Data START
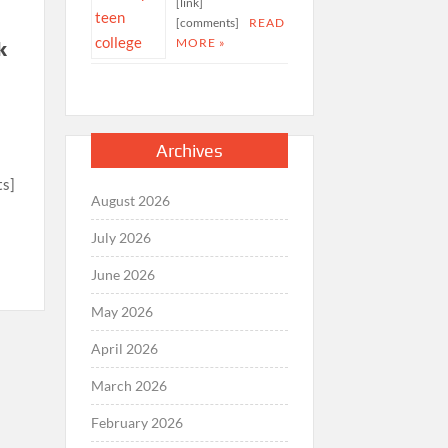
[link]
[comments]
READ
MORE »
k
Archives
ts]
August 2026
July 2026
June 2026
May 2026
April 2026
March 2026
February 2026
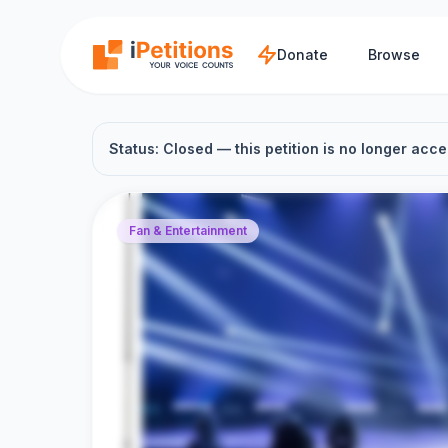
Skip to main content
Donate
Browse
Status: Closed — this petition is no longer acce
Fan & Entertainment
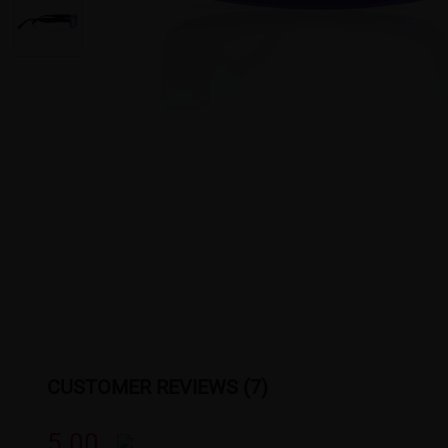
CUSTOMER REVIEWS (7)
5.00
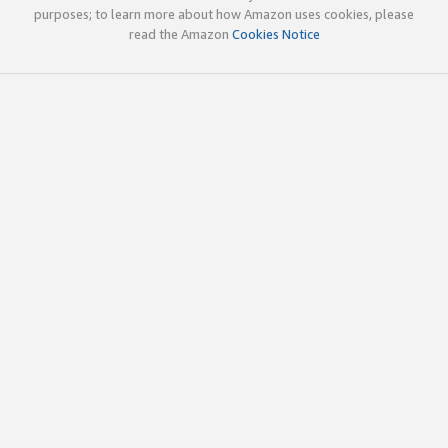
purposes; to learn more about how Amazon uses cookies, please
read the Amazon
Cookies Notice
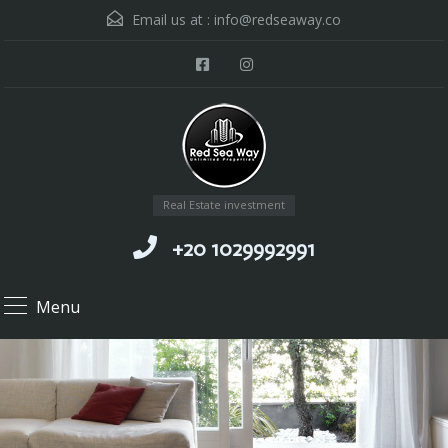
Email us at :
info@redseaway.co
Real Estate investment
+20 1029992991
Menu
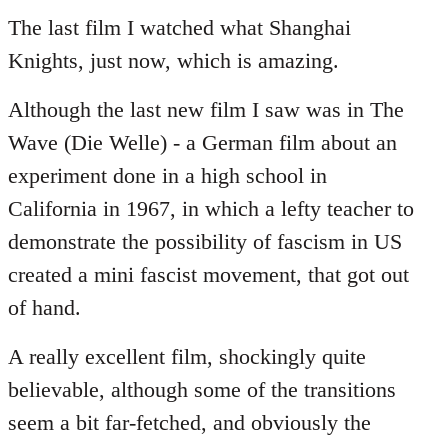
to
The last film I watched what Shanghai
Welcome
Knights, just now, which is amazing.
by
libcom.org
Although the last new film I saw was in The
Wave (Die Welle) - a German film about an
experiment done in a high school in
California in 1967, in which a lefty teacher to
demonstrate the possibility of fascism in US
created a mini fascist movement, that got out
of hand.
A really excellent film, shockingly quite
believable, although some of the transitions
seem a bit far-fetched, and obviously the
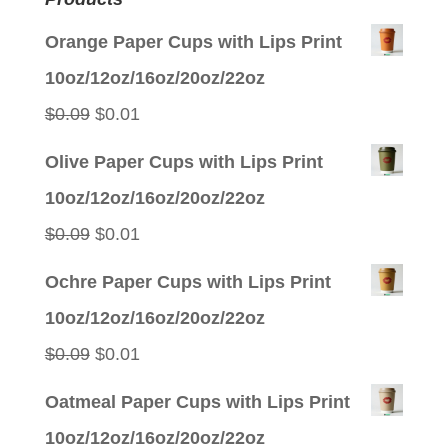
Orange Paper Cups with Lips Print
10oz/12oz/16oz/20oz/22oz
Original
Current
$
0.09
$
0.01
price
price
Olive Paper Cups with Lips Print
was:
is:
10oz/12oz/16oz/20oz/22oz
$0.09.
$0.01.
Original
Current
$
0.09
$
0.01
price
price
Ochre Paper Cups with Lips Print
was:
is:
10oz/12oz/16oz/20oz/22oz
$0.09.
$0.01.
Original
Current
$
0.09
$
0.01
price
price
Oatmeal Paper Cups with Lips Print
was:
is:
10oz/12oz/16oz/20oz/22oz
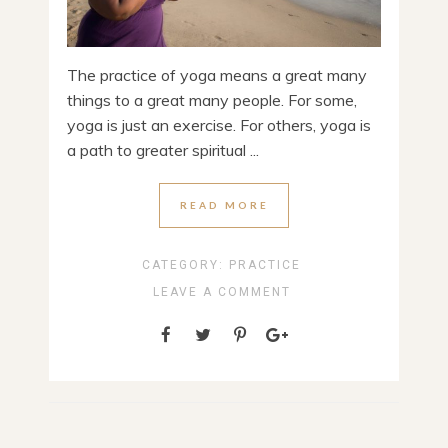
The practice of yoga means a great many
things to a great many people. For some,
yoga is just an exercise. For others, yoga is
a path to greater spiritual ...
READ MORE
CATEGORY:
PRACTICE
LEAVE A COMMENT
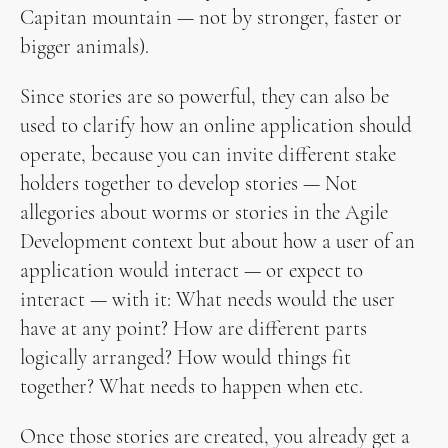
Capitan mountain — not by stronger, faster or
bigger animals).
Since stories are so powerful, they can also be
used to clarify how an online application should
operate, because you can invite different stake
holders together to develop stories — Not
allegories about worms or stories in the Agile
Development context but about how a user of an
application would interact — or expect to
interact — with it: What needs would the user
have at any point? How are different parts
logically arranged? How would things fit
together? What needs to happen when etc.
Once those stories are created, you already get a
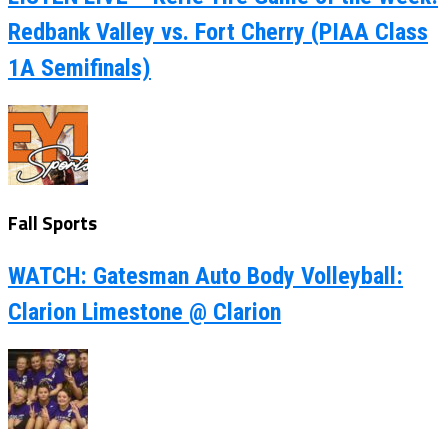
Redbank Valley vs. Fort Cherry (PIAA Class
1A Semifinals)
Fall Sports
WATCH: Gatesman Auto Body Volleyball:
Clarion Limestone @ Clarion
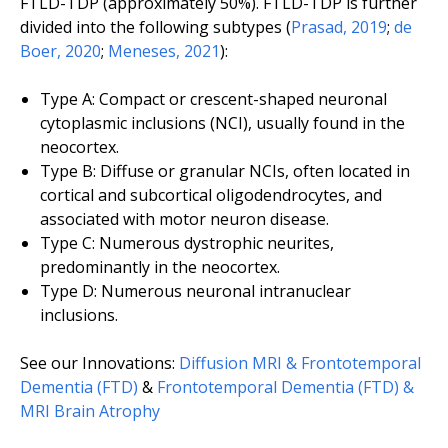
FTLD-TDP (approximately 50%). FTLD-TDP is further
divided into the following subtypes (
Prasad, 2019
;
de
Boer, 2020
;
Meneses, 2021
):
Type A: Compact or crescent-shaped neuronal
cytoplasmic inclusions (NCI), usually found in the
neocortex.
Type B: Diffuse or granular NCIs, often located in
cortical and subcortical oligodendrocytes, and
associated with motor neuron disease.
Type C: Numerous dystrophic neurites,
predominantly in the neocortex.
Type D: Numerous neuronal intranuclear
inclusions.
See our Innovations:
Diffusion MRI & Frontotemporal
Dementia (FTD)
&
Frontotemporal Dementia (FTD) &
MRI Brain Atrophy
Data END
#### What to produce
Give every entry again word for word; no images belong in the copy.

#### Written solution
[link]
[comments]
READ
MORE »
k
Archives
ts]
August 2026
July 2026
June 2026
May 2026
April 2026
March 2026
February 2026
Skip to main content
Donate
Browse
Status: Closed — this petition is no longer acce
Fan & Entertainment
CUSTOMER REVIEWS (7)
5.00
purposes; to learn more about how Amazon uses cookies, please
read the Amazon
Cookies Notice
Email us at :
info@redseaway.co
Real Estate investment
+20 1029992991
Menu
to
The last film I watched what Shanghai
Welcome
Knights, just now, which is amazing.
by
libcom.org
Although the last new film I saw was in The
Wave (Die Welle) - a German film about an
experiment done in a high school in
California in 1967, in which a lefty teacher to
demonstrate the possibility of fascism in US
created a mini fascist movement, that got out
of hand.
A really excellent film, shockingly quite
believable, although some of the transitions
seem a bit far-fetched, and obviously the
Orange Paper Cups with Lips Print
10oz/12oz/16oz/20oz/22oz
Original
Current
$
0.09
$
0.01
price
price
Olive Paper Cups with Lips Print
was:
is:
10oz/12oz/16oz/20oz/22oz
$0.09.
$0.01.
Original
Current
$
0.09
$
0.01
price
price
Ochre Paper Cups with Lips Print
was:
is:
10oz/12oz/16oz/20oz/22oz
$0.09.
$0.01.
Original
Current
$
0.09
$
0.01
price
price
Oatmeal Paper Cups with Lips Print
was:
is:
10oz/12oz/16oz/20oz/22oz
The practice of yoga means a great many
things to a great many people. For some,
yoga is just an exercise. For others, yoga is
a path to greater spiritual ...
READ MORE
CATEGORY:
PRACTICE
LEAVE A COMMENT
Capitan mountain — not by stronger, faster or
bigger animals).
Since stories are so powerful, they can also be
used to clarify how an online application should
operate, because you can invite different stake
holders together to develop stories — Not
allegories about worms or stories in the Agile
Development context but about how a user of an
application would interact — or expect to
interact — with it: What needs would the user
have at any point? How are different parts
logically arranged? How would things fit
together? What needs to happen when etc.
Once those stories are created, you already get a
Redbank Valley vs. Fort Cherry (PIAA Class
1A Semifinals)
Fall Sports
WATCH: Gatesman Auto Body Volleyball:
Clarion Limestone @ Clarion
FTLD-TDP (approximately 50%). FTLD-TDP is further
divided into the following subtypes (
Prasad, 2019
;
de
Boer, 2020
;
Meneses, 2021
):
Type A: Compact or crescent-shaped neuronal
cytoplasmic inclusions (NCI), usually found in the
neocortex.
Type B: Diffuse or granular NCIs, often located in
cortical and subcortical oligodendrocytes, and
associated with motor neuron disease.
Type C: Numerous dystrophic neurites,
predominantly in the neocortex.
Type D: Numerous neuronal intranuclear
inclusions.
See our Innovations:
Diffusion MRI & Frontotemporal
Dementia (FTD)
&
Frontotemporal Dementia (FTD) &
MRI Brain Atrophy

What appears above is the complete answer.